Neurotrophic factors therapy requires their precise delivery to the targeted neuronal population. For this purpose, a wide range of strategies have been developed, and among them the stereotaxic implantation of biodegradable microparticles. To assess the in vivo activity of NGF-releasing PLGA microspheres, unloaded and NGF-loaded microparticles were implanted in the rat brain, near the septal cholinergic neurons, axotomized by an unilateral transection of the fornix-fimbria. Histological analysis at two and six weeks after implantation revealed a non-specific astro- and micro-glial reaction around the microspheres, identical for both unloaded and NGF-loaded microspheres. No neuronal toxicity was noticed, and healthy looking neurons were observed in contact with the microspheres. In the non-treated animals, the percentage of axotomized surviving neurons, when compared to the contralateral intact side, was 31 +/- 2 and 27 +/- 1% at two and six weeks, respectively.
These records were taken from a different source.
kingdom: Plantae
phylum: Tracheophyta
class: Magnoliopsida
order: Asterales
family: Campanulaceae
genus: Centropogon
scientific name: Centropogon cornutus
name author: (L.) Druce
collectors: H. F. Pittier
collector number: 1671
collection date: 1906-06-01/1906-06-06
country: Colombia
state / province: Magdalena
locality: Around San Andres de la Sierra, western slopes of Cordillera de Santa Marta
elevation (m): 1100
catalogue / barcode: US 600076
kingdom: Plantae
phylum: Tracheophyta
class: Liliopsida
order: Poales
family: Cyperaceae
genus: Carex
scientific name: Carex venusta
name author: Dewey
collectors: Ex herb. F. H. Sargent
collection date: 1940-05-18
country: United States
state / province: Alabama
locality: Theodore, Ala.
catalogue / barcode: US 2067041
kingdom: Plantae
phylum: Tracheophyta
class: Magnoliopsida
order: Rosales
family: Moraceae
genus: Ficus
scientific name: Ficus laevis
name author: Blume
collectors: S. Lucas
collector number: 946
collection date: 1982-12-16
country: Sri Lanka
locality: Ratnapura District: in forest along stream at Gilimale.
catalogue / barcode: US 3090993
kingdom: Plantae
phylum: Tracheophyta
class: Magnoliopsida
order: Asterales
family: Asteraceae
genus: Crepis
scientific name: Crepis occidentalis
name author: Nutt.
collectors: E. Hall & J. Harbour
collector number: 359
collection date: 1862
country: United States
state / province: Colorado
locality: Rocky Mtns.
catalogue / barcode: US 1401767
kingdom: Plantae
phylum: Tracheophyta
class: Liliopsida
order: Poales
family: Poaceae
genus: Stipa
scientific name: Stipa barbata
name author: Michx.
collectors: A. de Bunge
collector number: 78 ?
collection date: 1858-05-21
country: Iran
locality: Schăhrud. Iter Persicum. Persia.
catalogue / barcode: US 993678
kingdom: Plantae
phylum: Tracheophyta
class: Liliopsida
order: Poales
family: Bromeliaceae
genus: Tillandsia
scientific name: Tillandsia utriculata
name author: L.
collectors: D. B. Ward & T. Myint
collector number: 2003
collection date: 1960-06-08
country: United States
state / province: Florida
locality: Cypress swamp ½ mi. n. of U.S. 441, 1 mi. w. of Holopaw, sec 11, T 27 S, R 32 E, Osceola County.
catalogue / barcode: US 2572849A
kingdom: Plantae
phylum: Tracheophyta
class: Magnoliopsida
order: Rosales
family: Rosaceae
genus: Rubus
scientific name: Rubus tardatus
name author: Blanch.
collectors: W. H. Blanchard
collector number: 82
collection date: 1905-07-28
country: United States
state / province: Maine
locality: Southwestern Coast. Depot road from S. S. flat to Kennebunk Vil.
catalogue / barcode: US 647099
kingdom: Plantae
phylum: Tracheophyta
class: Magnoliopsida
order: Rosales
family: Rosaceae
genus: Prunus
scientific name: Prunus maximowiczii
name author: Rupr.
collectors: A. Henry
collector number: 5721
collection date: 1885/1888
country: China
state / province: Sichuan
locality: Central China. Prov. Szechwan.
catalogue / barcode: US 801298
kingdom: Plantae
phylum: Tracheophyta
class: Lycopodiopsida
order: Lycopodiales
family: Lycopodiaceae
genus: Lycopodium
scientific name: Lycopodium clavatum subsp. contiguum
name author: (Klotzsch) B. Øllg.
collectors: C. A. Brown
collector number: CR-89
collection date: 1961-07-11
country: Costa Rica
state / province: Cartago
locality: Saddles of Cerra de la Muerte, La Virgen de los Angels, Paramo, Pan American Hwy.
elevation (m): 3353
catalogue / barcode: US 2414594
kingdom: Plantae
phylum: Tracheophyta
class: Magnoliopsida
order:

Unloaded microspheres caused no protective nor neurotoxic effects (40 +/- 9 and 39 +/- 6% of surviving cholinergic neurons at two and six weeks, respectively). In contrast, NGF-loaded microspheres showed a significant effect on the survival of axotomized cholinergic neurons at two and six weeks after implantation (66 +/- 9 and 61 +/- 5% when compared to the contralateral intact side, respectively). These results show that PLGA microparticles present no neurotoxicity and release sufficient amounts of bioactive NGF to significantly limit the lesion-induced disappearance of cholinergic neurons in the septum during at least six weeks. PLGA microparticles can be used in the future to administer neurotrophic factors in central nervous system disorders.